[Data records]
------------------------------------------------------------------------

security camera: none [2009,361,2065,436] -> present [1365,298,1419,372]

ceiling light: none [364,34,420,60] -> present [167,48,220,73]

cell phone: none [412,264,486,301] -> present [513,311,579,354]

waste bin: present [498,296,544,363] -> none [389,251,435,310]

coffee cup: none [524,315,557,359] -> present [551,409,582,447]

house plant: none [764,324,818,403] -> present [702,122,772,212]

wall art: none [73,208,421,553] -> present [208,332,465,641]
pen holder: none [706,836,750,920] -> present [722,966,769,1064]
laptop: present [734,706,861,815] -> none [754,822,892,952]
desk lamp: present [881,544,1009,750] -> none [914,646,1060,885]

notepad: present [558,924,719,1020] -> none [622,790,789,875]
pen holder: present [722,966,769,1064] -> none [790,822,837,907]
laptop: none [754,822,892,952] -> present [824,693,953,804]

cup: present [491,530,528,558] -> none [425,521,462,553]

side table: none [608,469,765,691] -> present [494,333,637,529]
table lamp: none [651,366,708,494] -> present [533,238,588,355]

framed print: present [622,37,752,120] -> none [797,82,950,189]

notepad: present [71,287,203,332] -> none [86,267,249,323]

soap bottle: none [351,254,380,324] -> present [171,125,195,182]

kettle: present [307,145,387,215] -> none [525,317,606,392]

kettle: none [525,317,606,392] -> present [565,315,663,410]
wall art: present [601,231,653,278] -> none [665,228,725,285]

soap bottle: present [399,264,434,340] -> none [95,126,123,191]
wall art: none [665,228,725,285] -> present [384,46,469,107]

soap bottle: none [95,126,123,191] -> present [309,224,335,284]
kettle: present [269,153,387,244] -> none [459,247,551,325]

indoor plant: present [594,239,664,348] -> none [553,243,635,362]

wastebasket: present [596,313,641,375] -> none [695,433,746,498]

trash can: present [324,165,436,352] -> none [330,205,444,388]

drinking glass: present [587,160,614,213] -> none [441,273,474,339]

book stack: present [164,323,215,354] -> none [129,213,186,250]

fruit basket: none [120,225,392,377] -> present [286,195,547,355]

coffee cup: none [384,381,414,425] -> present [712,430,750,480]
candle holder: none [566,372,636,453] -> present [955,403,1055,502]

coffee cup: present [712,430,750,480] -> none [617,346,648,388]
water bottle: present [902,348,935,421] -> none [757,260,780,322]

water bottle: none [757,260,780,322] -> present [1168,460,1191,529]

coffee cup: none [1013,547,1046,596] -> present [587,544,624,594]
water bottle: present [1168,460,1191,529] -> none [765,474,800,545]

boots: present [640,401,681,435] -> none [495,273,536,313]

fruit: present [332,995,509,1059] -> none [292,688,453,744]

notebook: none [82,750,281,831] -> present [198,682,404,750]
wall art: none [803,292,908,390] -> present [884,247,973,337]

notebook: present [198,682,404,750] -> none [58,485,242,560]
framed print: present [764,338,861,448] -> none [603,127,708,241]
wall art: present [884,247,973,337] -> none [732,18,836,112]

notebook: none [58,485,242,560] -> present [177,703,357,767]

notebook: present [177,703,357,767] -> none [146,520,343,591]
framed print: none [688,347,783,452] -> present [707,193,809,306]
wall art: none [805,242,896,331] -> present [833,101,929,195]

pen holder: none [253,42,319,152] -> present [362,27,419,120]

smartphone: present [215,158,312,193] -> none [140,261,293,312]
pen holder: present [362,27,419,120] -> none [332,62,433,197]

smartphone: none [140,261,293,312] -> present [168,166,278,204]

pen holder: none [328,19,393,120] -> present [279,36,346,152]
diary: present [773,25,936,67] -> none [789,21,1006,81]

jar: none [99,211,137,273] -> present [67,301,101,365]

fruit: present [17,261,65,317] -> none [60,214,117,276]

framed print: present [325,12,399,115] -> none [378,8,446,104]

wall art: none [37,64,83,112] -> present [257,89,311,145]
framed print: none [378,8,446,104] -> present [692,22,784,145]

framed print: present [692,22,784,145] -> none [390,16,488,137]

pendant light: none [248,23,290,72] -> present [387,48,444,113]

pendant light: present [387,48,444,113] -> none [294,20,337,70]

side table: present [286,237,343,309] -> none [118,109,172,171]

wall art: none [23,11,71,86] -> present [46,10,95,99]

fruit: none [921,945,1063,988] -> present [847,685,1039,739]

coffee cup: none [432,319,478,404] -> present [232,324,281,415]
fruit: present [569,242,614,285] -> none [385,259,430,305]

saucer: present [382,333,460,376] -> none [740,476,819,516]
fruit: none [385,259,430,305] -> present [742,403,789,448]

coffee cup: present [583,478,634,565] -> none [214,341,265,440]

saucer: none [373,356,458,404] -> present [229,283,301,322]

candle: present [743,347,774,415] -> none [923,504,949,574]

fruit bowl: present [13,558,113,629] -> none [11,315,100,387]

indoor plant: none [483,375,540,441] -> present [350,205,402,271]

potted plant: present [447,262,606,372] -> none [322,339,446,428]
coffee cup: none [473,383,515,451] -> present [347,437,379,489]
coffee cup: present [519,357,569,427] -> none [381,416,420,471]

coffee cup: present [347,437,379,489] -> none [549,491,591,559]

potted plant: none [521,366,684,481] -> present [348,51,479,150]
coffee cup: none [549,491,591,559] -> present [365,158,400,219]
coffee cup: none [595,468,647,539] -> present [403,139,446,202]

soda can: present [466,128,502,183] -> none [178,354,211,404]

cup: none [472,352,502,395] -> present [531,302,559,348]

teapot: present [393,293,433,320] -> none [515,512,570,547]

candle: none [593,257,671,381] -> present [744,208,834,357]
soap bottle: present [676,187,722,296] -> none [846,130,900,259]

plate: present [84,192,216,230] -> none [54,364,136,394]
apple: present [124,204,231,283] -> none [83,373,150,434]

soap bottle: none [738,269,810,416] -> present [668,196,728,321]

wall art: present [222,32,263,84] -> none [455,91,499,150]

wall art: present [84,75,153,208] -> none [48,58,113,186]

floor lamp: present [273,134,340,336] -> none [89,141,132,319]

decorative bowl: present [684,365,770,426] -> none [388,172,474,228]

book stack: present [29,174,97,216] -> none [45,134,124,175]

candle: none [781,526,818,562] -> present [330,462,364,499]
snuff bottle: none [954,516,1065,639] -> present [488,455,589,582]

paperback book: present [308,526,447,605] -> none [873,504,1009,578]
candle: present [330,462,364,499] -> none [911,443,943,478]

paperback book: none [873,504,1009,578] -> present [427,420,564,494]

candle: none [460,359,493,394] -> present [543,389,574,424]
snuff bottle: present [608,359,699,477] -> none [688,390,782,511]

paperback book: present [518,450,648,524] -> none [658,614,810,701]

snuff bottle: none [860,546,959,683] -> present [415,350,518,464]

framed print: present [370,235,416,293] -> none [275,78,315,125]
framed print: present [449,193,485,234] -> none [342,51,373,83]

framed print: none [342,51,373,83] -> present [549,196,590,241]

------------------------------------------------------------------------

## Problem requirements
The full set of records above is to be printed again verbatim.

## Final answer
security camera: none [2009,361,2065,436] -> present [1365,298,1419,372]

ceiling light: none [364,34,420,60] -> present [167,48,220,73]

cell phone: none [412,264,486,301] -> present [513,311,579,354]

waste bin: present [498,296,544,363] -> none [389,251,435,310]

coffee cup: none [524,315,557,359] -> present [551,409,582,447]

house plant: none [764,324,818,403] -> present [702,122,772,212]

wall art: none [73,208,421,553] -> present [208,332,465,641]
pen holder: none [706,836,750,920] -> present [722,966,769,1064]
laptop: present [734,706,861,815] -> none [754,822,892,952]
desk lamp: present [881,544,1009,750] -> none [914,646,1060,885]

notepad: present [558,924,719,1020] -> none [622,790,789,875]
pen holder: present [722,966,769,1064] -> none [790,822,837,907]
laptop: none [754,822,892,952] -> present [824,693,953,804]

cup: present [491,530,528,558] -> none [425,521,462,553]

side table: none [608,469,765,691] -> present [494,333,637,529]
table lamp: none [651,366,708,494] -> present [533,238,588,355]

framed print: present [622,37,752,120] -> none [797,82,950,189]

notepad: present [71,287,203,332] -> none [86,267,249,323]

soap bottle: none [351,254,380,324] -> present [171,125,195,182]

kettle: present [307,145,387,215] -> none [525,317,606,392]

kettle: none [525,317,606,392] -> present [565,315,663,410]
wall art: present [601,231,653,278] -> none [665,228,725,285]

soap bottle: present [399,264,434,340] -> none [95,126,123,191]
wall art: none [665,228,725,285] -> present [384,46,469,107]

soap bottle: none [95,126,123,191] -> present [309,224,335,284]
kettle: present [269,153,387,244] -> none [459,247,551,325]

indoor plant: present [594,239,664,348] -> none [553,243,635,362]

wastebasket: present [596,313,641,375] -> none [695,433,746,498]

trash can: present [324,165,436,352] -> none [330,205,444,388]

drinking glass: present [587,160,614,213] -> none [441,273,474,339]

book stack: present [164,323,215,354] -> none [129,213,186,250]

fruit basket: none [120,225,392,377] -> present [286,195,547,355]

coffee cup: none [384,381,414,425] -> present [712,430,750,480]
candle holder: none [566,372,636,453] -> present [955,403,1055,502]

coffee cup: present [712,430,750,480] -> none [617,346,648,388]
water bottle: present [902,348,935,421] -> none [757,260,780,322]

water bottle: none [757,260,780,322] -> present [1168,460,1191,529]

coffee cup: none [1013,547,1046,596] -> present [587,544,624,594]
water bottle: present [1168,460,1191,529] -> none [765,474,800,545]

boots: present [640,401,681,435] -> none [495,273,536,313]

fruit: present [332,995,509,1059] -> none [292,688,453,744]

notebook: none [82,750,281,831] -> present [198,682,404,750]
wall art: none [803,292,908,390] -> present [884,247,973,337]

notebook: present [198,682,404,750] -> none [58,485,242,560]
framed print: present [764,338,861,448] -> none [603,127,708,241]
wall art: present [884,247,973,337] -> none [732,18,836,112]

notebook: none [58,485,242,560] -> present [177,703,357,767]

notebook: present [177,703,357,767] -> none [146,520,343,591]
framed print: none [688,347,783,452] -> present [707,193,809,306]
wall art: none [805,242,896,331] -> present [833,101,929,195]

pen holder: none [253,42,319,152] -> present [362,27,419,120]

smartphone: present [215,158,312,193] -> none [140,261,293,312]
pen holder: present [362,27,419,120] -> none [332,62,433,197]

smartphone: none [140,261,293,312] -> present [168,166,278,204]

pen holder: none [328,19,393,120] -> present [279,36,346,152]
diary: present [773,25,936,67] -> none [789,21,1006,81]

jar: none [99,211,137,273] -> present [67,301,101,365]

fruit: present [17,261,65,317] -> none [60,214,117,276]

framed print: present [325,12,399,115] -> none [378,8,446,104]

wall art: none [37,64,83,112] -> present [257,89,311,145]
framed print: none [378,8,446,104] -> present [692,22,784,145]

framed print: present [692,22,784,145] -> none [390,16,488,137]

pendant light: none [248,23,290,72] -> present [387,48,444,113]

pendant light: present [387,48,444,113] -> none [294,20,337,70]

side table: present [286,237,343,309] -> none [118,109,172,171]

wall art: none [23,11,71,86] -> present [46,10,95,99]

fruit: none [921,945,1063,988] -> present [847,685,1039,739]

coffee cup: none [432,319,478,404] -> present [232,324,281,415]
fruit: present [569,242,614,285] -> none [385,259,430,305]

saucer: present [382,333,460,376] -> none [740,476,819,516]
fruit: none [385,259,430,305] -> present [742,403,789,448]

coffee cup: present [583,478,634,565] -> none [214,341,265,440]

saucer: none [373,356,458,404] -> present [229,283,301,322]

candle: present [743,347,774,415] -> none [923,504,949,574]

fruit bowl: present [13,558,113,629] -> none [11,315,100,387]

indoor plant: none [483,375,540,441] -> present [350,205,402,271]

potted plant: present [447,262,606,372] -> none [322,339,446,428]
coffee cup: none [473,383,515,451] -> present [347,437,379,489]
coffee cup: present [519,357,569,427] -> none [381,416,420,471]

coffee cup: present [347,437,379,489] -> none [549,491,591,559]

potted plant: none [521,366,684,481] -> present [348,51,479,150]
coffee cup: none [549,491,591,559] -> present [365,158,400,219]
coffee cup: none [595,468,647,539] -> present [403,139,446,202]

soda can: present [466,128,502,183] -> none [178,354,211,404]

cup: none [472,352,502,395] -> present [531,302,559,348]

teapot: present [393,293,433,320] -> none [515,512,570,547]

candle: none [593,257,671,381] -> present [744,208,834,357]
soap bottle: present [676,187,722,296] -> none [846,130,900,259]

plate: present [84,192,216,230] -> none [54,364,136,394]
apple: present [124,204,231,283] -> none [83,373,150,434]

soap bottle: none [738,269,810,416] -> present [668,196,728,321]

wall art: present [222,32,263,84] -> none [455,91,499,150]

wall art: present [84,75,153,208] -> none [48,58,113,186]

floor lamp: present [273,134,340,336] -> none [89,141,132,319]

decorative bowl: present [684,365,770,426] -> none [388,172,474,228]

book stack: present [29,174,97,216] -> none [45,134,124,175]

candle: none [781,526,818,562] -> present [330,462,364,499]
snuff bottle: none [954,516,1065,639] -> present [488,455,589,582]

paperback book: present [308,526,447,605] -> none [873,504,1009,578]
candle: present [330,462,364,499] -> none [911,443,943,478]

paperback book: none [873,504,1009,578] -> present [427,420,564,494]

candle: none [460,359,493,394] -> present [543,389,574,424]
snuff bottle: present [608,359,699,477] -> none [688,390,782,511]

paperback book: present [518,450,648,524] -> none [658,614,810,701]

snuff bottle: none [860,546,959,683] -> present [415,350,518,464]

framed print: present [370,235,416,293] -> none [275,78,315,125]
framed print: present [449,193,485,234] -> none [342,51,373,83]

framed print: none [342,51,373,83] -> present [549,196,590,241]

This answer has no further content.